Founded with seed money from MSBi Capital, a venture group supporting technology transfer from McGill, Sherbrooke and Bishop's Universities, DFT had a cohesive team from the beginning; most of its members carried out their graduate research in the McConnell Building lab of the Department of Electrical and Computer Engineering. Professor Gordon Roberts, who took a temporary leave from McGill to serve as DFT's President and Chief Technology Officer, says, "We weren't thinking about forming a company, but we filed four patents based on our research and then started looking down this path." McGill owns stock in the company and receives royalties on the patents developed in the University's labs.

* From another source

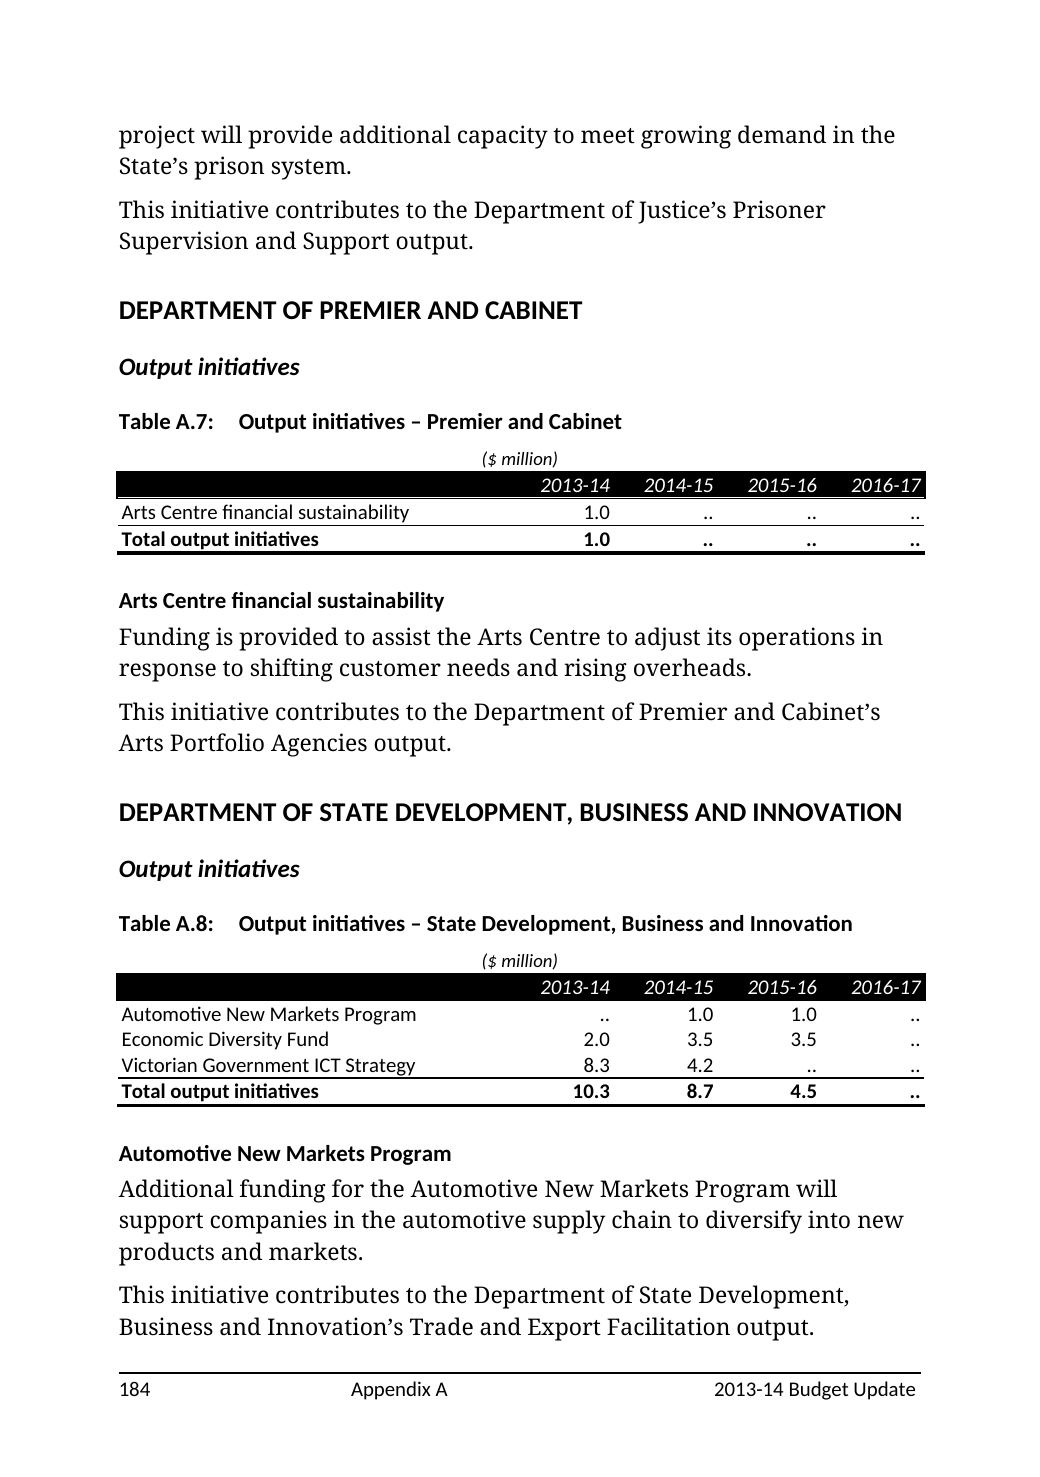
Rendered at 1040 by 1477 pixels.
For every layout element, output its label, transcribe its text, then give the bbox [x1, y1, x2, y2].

subtitle Output initiatives [118, 853, 921, 884]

"Business is often mysterious to engineers," says Hafed. "But in differentiating our product from others on the market, we're doing something similar to what a researcher does in finding new and important problems to investigate. We're trying to keep it real by addressing issues that people are facing." In November 2004, Hafed won one of three inaugural Young Innovator awards established by the federal Networks of Centres of Excellence program to recognize researchers across Canada who have moved a technology from academia to the market.

"In university research you are less constrained and are allowed to dream," says Hafed. "Here we're focused on one thing." But that focus still allows flexibility of a sort. "Everyone is involved in everything. If I need to be working on the bench, I'm there," he says. Recently, Hafed's main role has shifted to market research, identifying customer needs.

DFT's team has retained its focus through the move from academic labs to downtown offices. Working alongside Roberts and Hafed are a group of McGill engineering graduates: Antonio Chan, BEng'99, MEng'02, Geoffrey Duerden, MEng'02, Sébastien Laberge, BEng'99, MEng'02, Bardia Pishdad, MEng'02, and Clarence Tam, BEng'99, MEng'02. "We are a small company, so everybody's effort counts; you can see how your contribution affects the big picture," says Hafed. "And you become well-rounded. The other guys are designers, but they are doing all sorts of things."

Roberts agrees. "Everyone is still here and feeling positive," he notes. "We have the right group of people."